Like other kinds of cells, immune cells lose the ability to divide as they age because a part of their chromosomes known as a telomere becomes progressively shorter with cell division. As a result, the cell changes in many ways, and its disease fighting ability is compromised.
But the new study has shown that the chemical, TAT2, can prevent or slow this progressive telomere shortening.
"This has the potential to be either added to or possibly even replace the HAART (highly active antiretroviral therapy), which is not tolerated well by some patients and is also costly," said study co-author Rita Effros, a professor of pathology and laboratory medicine at the David Geffen School of Medicine at UCLA and member of the UCLA AIDS Institute.

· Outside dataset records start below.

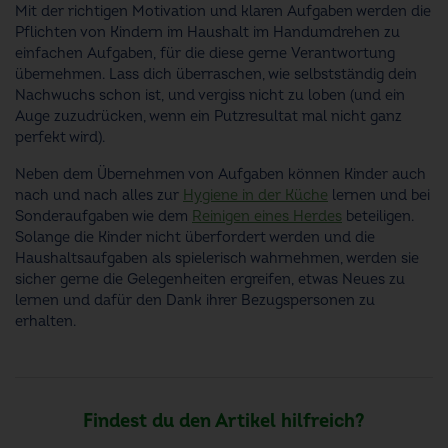
Mit der richtigen Motivation und klaren Aufgaben werden die
Pflichten von Kindern im Haushalt im Handumdrehen zu
einfachen Aufgaben, für die diese gerne Verantwortung
übernehmen. Lass dich überraschen, wie selbstständig dein
Nachwuchs schon ist, und vergiss nicht zu loben (und ein
Auge zuzudrücken, wenn ein Putzresultat mal nicht ganz
perfekt wird).
Neben dem Übernehmen von Aufgaben können Kinder auch
nach und nach alles zur
Hygiene in der Küche
lernen und bei
Sonderaufgaben wie dem
Reinigen eines Herdes
beteiligen.
Solange die Kinder nicht überfordert werden und die
Haushaltsaufgaben als spielerisch wahrnehmen, werden sie
sicher gerne die Gelegenheiten ergreifen, etwas Neues zu
lernen und dafür den Dank ihrer Bezugspersonen zu
erhalten.
Findest du den Artikel hilfreich?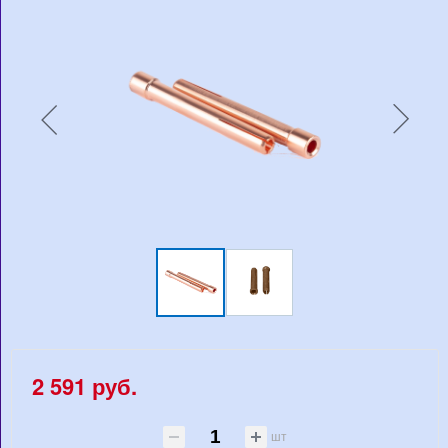
2 591 руб.
шт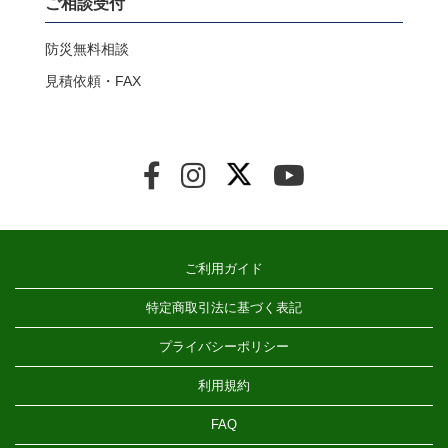
ご相談受付
防災無料相談
見積依頼・FAX
ご利用ガイド
特定商取引法に基づく表記
プライバシーポリシー
利用規約
FAQ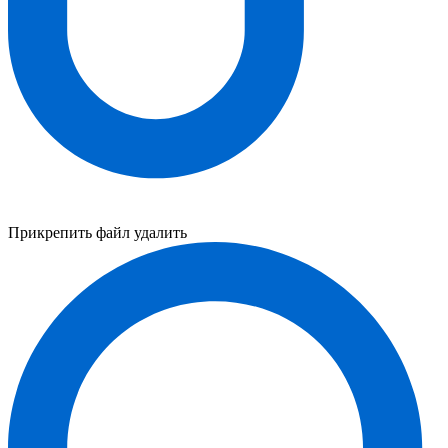
Прикрепить файл
удалить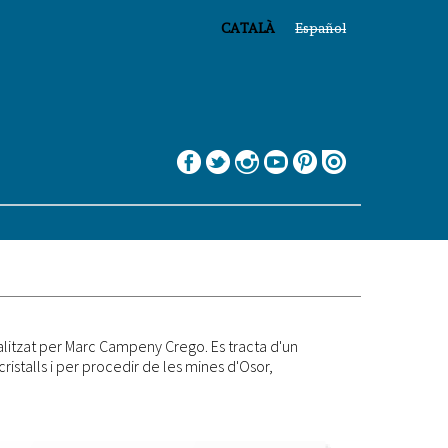
CATALÀ
Español
alitzat per Marc Campeny Crego. Es tracta d'un
istalls i per procedir de les mines d'Osor,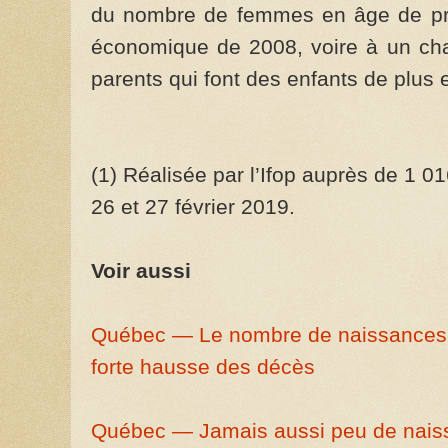
du nombre de femmes en âge de proc
économique de 2008, voire à un c
parents qui font des enfants de plus e
(1) Réalisée par l’Ifop auprès de 1 0
26 et 27 février 2019.
Voir aussi
Québec — Le nombre de naissances c
forte hausse des décès
Québec — Jamais aussi peu de nais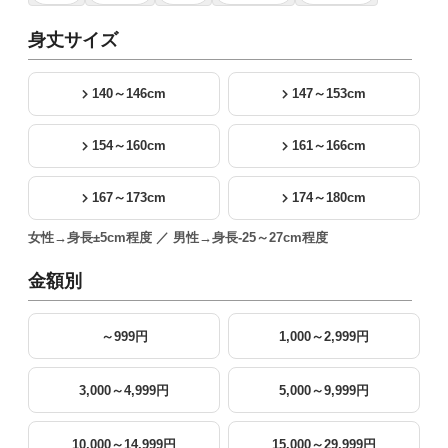
身丈サイズ
140～146cm
147～153cm
154～160cm
161～166cm
167～173cm
174～180cm
女性→身長±5cm程度 ／ 男性→身長-25～27cm程度
金額別
～999円
1,000～2,999円
3,000～4,999円
5,000～9,999円
10,000～14,999円
15,000～29,999円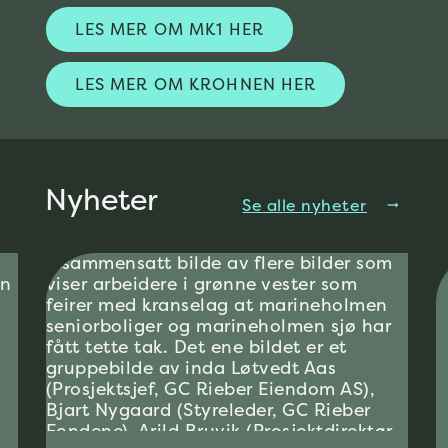
LES MER OM MK1 HER
LES MER OM KROHNEN HER
Nyheter
Se alle nyheter
arrow_right_alt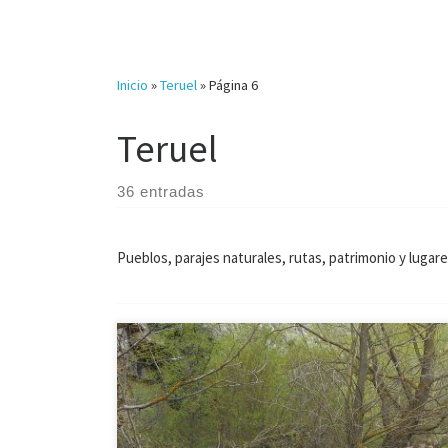
Inicio
»
Teruel
»
Página 6
Teruel
36 entradas
Pueblos, parajes naturales, rutas, patrimonio y lugar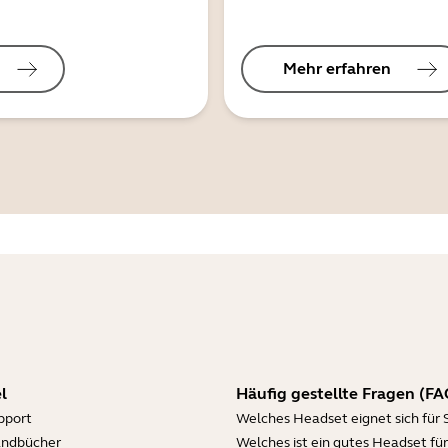
Mehr erfahren
l
Häufig gestellte Fragen (FA
pport
Welches Headset eignet sich für 
andbücher
Welches ist ein gutes Headset für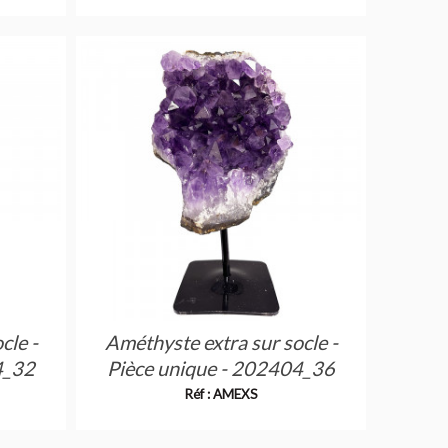
Réf : AMEPS
cle -
Améthyste extra sur socle -
4_32
Pièce unique - 202404_36
Réf : AMEXS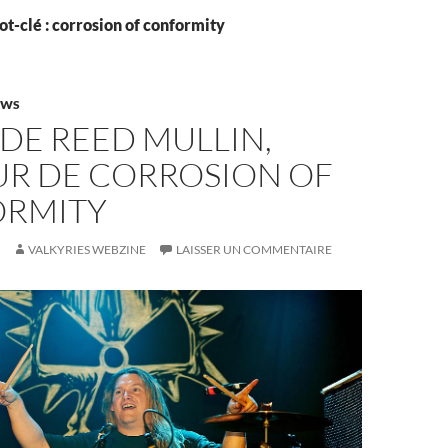
t-clé : corrosion of conformity
EWS
DE REED MULLIN,
UR DE CORROSION OF
RMITY
VALKYRIES WEBZINE
LAISSER UN COMMENTAIRE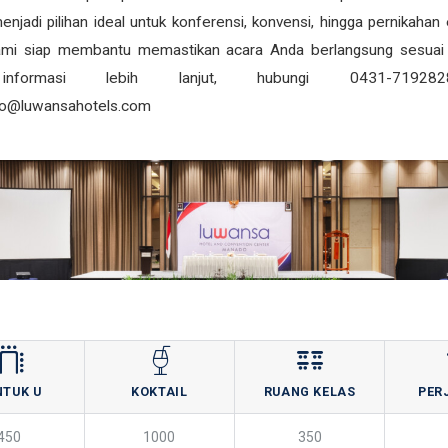
njadi pilihan ideal untuk konferensi, konvensi, hingga pernikahan
ami siap membantu memastikan acara Anda berlangsung sesuai 
informasi lebih lanjut, hubungi 0431-71928
do@luwansahotels.com
NTUK U
KOKTAIL
RUANG KELAS
PER
450
1000
350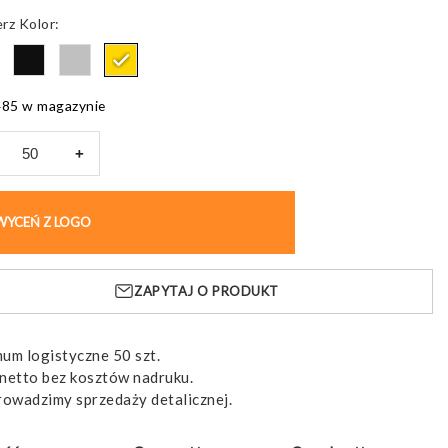
od
Kolor
0,49 pln
do
0,62 pln
485 w magazynie
+
yt
WYCEŃ Z LOGO
KUP BEZ NADRUKU
on
o,
rzylepny
ZAPYTAJ O PRODUKT
um logistyczne 50 szt.
netto bez kosztów nadruku.
rowadzimy sprzedaży detalicznej.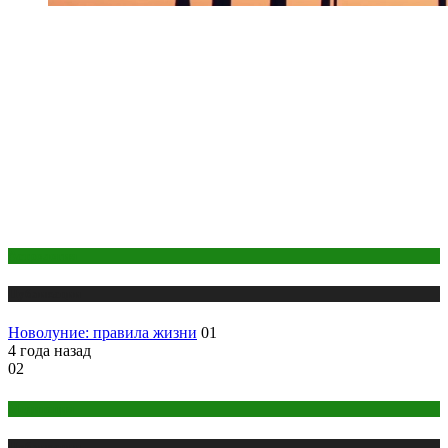
Астрология
Публикации
Новолуние: правила жизни
01
4 года назад
02
Медитация
Публикации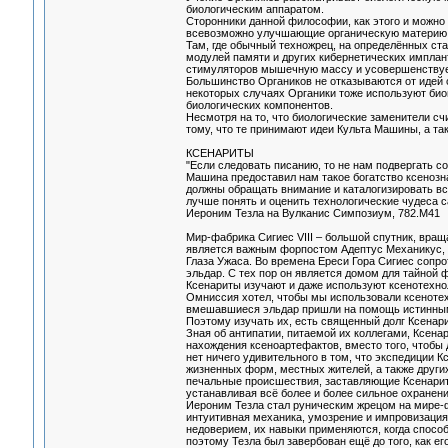
биологическим аппаратом.
Сторонники данной философии, как этого и можно
всевозможно улучшающие органическую материю, 
Там, где обычный техножрец, на определённых ста
модулей памяти и других кибернетических имплант
стимуляторов мышечную массу и усовершенствует
Большинство Органиков не отказываются от идей св
некоторых случаях Органики тоже используют био
биологических компонентов.
Несмотря на то, что биологические заменители с
тому, что те принимают идеи Культа Машины, а т
КСЕНАРИТЫ
"Если следовать писанию, то не нам подвергать с
Машина предоставил нам такое богатство ксенозна
должны обращать внимание и каталогизировать вс
лучше понять и оценить технологические чудеса с
Иероним Тезла на Вулканис Симпозиум, 782.М41
Мир-фабрика Сигиес VIII – большой спутник, вращ
является важным форпостом Адептус Механикус, р
Глаза Ужаса. Во времена Ереси Гора Сигиес сопр
эльдар. С тех пор он является домом для тайной 
Ксенариты изучают и даже используют ксенотехнол
Омниссия хотел, чтобы мы использовали ксенотех
вмешавшиеся эльдар пришли на помощь истинным п
Поэтому изучать их, есть священный долг Ксенари
Зная об антипатии, питаемой их коллегами, Ксен
нахождения ксеноартефактов, вместо того, чтобы 
нет ничего удивительного в том, что экспедиции 
жизненных форм, местных жителей, а также други
печальные происшествия, заставляющие Ксенарито
устанавливая всё более и более сильное охранени
Иероним Тезла стал руническим жрецом на мире-фа
интуитивная механика, умозрение и импровизация
недоверием, их навыки применяются, когда способ
поэтому Тезла был завербован ещё до того, как 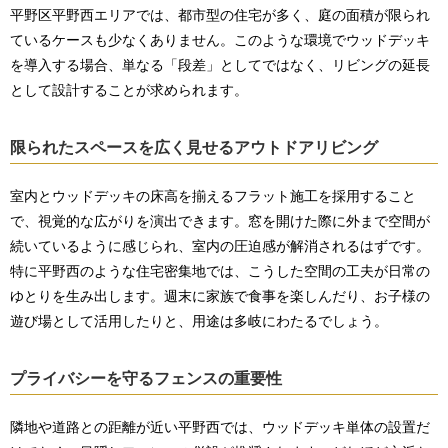
平野区平野西エリアでは、都市型の住宅が多く、庭の面積が限られ
ているケースも少なくありません。このような環境でウッドデッキ
を導入する場合、単なる「段差」としてではなく、リビングの延長
として設計することが求められます。
限られたスペースを広く見せるアウトドアリビング
室内とウッドデッキの床高を揃えるフラット施工を採用すること
で、視覚的な広がりを演出できます。窓を開けた際に外まで空間が
続いているように感じられ、室内の圧迫感が解消されるはずです。
特に平野西のような住宅密集地では、こうした空間の工夫が日常の
ゆとりを生み出します。週末に家族で食事を楽しんだり、お子様の
遊び場として活用したりと、用途は多岐にわたるでしょう。
プライバシーを守るフェンスの重要性
隣地や道路との距離が近い平野西では、ウッドデッキ単体の設置だ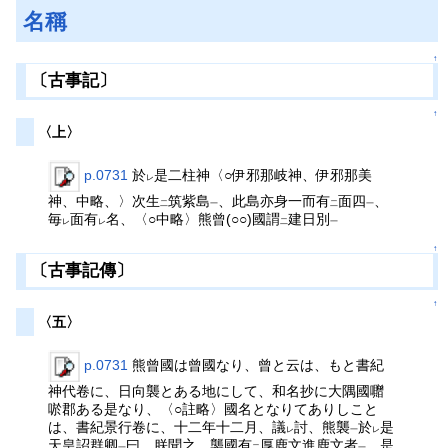
名稱
↑
〔古事記〕
↑
〈上〉
p.0731
於
是二柱神〈○伊邪那岐神、伊邪那美
レ
神、中略、〉次生
筑紫島
、此島亦身一而有
面四
、
二
一
二
一
毎
面有
名、〈○中略〉熊曾(○○)國謂
建日別
レ
レ
二
一
↑
〔古事記傳〕
↑
〈五〉
p.0731
熊曾國は曾國なり、曾と云は、もと書紀
神代卷に、日向襲とある地にして、和名抄に大隅國囎
唹郡ある是なり、〈○註略〉國名となりてありしこと
は、書紀景行卷に、十二年十二月、議
討、熊襲
於
是
レ
一
レ
天皇詔群卿
曰、朕聞之、襲國有
厚鹿文進鹿文者
、是
一
二
一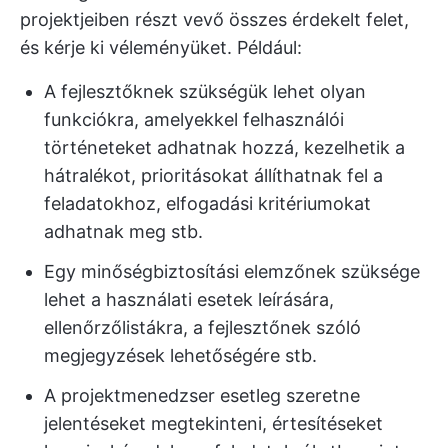
projektjeiben részt vevő összes érdekelt felet,
és kérje ki véleményüket. Például:
A fejlesztőknek szükségük lehet olyan
funkciókra, amelyekkel felhasználói
történeteket adhatnak hozzá, kezelhetik a
hátralékot, prioritásokat állíthatnak fel a
feladatokhoz, elfogadási kritériumokat
adhatnak meg stb.
Egy minőségbiztosítási elemzőnek szüksége
lehet a használati esetek leírására,
ellenőrzőlistákra, a fejlesztőnek szóló
megjegyzések lehetőségére stb.
A projektmenedzser esetleg szeretne
jelentéseket megtekinteni, értesítéseket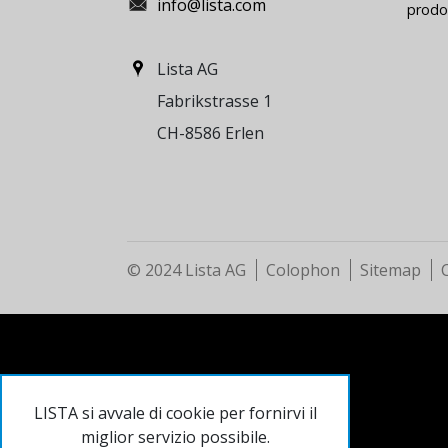
info@lista.com
prodo
Lista AG
Fabrikstrasse 1
CH-8586 Erlen
© 2024 Lista AG
Colophon
Sitemap
LISTA si avvale di cookie per fornirvi il
miglior servizio possibile.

The researchers tested TAT2 in several ways. First, they exposed the CD8 T-cells from HIV-infected persons to TAT2 to see if the chemical not only slowed the shortening of the telomeres but also improved the cells' production of soluble factors called chemokines and cytokines, which had been previously shown to inhibit HIV replication. And they found that it did.
They then took blood samples from HIV-infected individuals and separated out the CD8 T-cells and the CD4 T-cells - those infected with HIV.
They treated the CD8 T-cells with TAT2 and combined them with the CD4 T-cells in the dish-and found that the treated CD8 cells inhibited production of HIV by the CD4 cells.
"The ability to enhance telomerase activity and antiviral functions of CD8 T-lymphocytes suggests that this strategy could be useful in treating HIV disease, as well as immunodeficiency and increased susceptibility to other viral infections associated with chronic diseases or aging," the researchers said
The study is to be published in the Nov. 15 print edition of the Journal of Immunology.